Come si configura allora il rapporto con la terra ospitante, in questo caso la Francia? Il primo commento riguarda il polemico rapporto con la lingua: «Non mi sforzo di parlar bene al punto da mimetizzarmi e non lasciar trasparire il mio essere italiana. Mi esprimo al contrario con deliberata sciatteria, in segreto rallegrandomi con me stessa della mia imprecisione». In una città come Parigi, un atteggiamento di questo tipo rappresenta il supremo atto di resistenza a una forma di integrazione che la città pretende senza complimenti: restare significa inquadrarsi, anche linguisticamente, altrimenti la patina di straniero resterà il primo elemento identificante. Ginzburg – che è attratta dall’ossimoro perfetto, l’idea del transito duraturo, l’ebbrezza delle molteplici possibilità – si sottrae al gioco dell’incasellamento con la volontà di cogliere, invece, le occasioni creative che la libertà del vivere all’estero offre, nel momento in cui diventa possibile reinventarsi incessantemente e offrire così nuova linfa alla scrittura.

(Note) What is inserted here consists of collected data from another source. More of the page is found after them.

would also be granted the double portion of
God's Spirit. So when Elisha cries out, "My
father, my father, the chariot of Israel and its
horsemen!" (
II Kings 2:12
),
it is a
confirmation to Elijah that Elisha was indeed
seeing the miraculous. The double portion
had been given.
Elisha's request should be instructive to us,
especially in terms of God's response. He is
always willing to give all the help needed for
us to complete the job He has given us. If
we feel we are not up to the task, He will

Nella prima metà di questo piccolo libro tutto sembra convergere verso l’idea che il ritorno resti incompiuto soltanto per la voglia di riservarsi tale possibilità per il futuro, suggerendo dunque che la nostalgia non sia altro che una raffinata forma di desiderio: finché non si torna, ci si può sempre gingillare con il pensiero del rientro; quale altrove immaginario resta invece a chi rimpatria?

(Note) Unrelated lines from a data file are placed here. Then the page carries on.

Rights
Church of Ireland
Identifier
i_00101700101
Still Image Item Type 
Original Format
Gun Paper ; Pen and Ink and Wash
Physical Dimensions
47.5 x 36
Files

Nella seconda parte, tuttavia, le carte si rimescolano. «A cosa servono le radici se non puoi prenderle con te?» diceva Gertrude Stein, citata da Susan Sontag, che commentava quanto un simile concetto fosse «very Jewish». Il nodo delle radici ebraiche è esplicitamente affrontato dall’autrice, che ad esse ascrive «l’ossessiva divagazione su distanza, nostalgia, autoascolto versus inventività quando lontana da “casa”»: ecco che il piano del discorso si sposta nettamente sulla creazione letteraria; compagni d’esilio dell’autrice diventano Ortese, Gogol, Joyce, Rhys. Quest’ultima scriveva: «non sarei mai appartenuta a nessun luogo, e lo sapevo, e sarebbe stato così per tutta la vita, cercare di appartenere, e non riuscirci». Attraverso il pensiero dei quattro autori, intervallato da suggestioni suscitate ora da una citazione, ora da una canzone, Ginzburg mette in luce il modo in cui la distanza «funziona come “fecondo tormento”», quando l’esilio – che è anche latitanza da sé stessi, e parziale vaccino al narcisismo – rovescia l’io al di fuori di sé, rendendolo più ricettivo ai sensori esterni, più attento e dunque più ispirato.

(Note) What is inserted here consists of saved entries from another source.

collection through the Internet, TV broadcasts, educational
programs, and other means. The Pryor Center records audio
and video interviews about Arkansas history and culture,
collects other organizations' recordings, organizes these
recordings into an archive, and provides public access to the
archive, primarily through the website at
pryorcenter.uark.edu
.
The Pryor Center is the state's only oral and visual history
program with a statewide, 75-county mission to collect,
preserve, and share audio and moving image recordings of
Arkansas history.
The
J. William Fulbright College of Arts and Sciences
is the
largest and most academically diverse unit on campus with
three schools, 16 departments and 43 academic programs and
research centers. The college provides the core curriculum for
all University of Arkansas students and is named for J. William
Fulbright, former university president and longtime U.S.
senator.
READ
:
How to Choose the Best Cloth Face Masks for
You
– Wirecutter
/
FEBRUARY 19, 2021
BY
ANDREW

Al di là del legame tra creazione e nostalgia, l’altrove è diventato un’utopia condivisa, come l’autrice non manca di rilevare nelle ultime pagine, compiendo quel salto dal dato biografico alla descrizione di una condizione collettiva, lo slancio sempre necessario dal particolare all’universale. L’inquietudine geografica nasconde in realtà una difficoltà storica: è il proprio tempo che è difficile abitare e questo poco ha a che vedere con la città che scorre sullo sfondo. Abitare il proprio tempo: una sfida che Ginzburg sembra vincere entrando nella dimensione del racconto, seguendo il movimento della parola, trovando infine casa proprio all’interno della voce citata in apertura.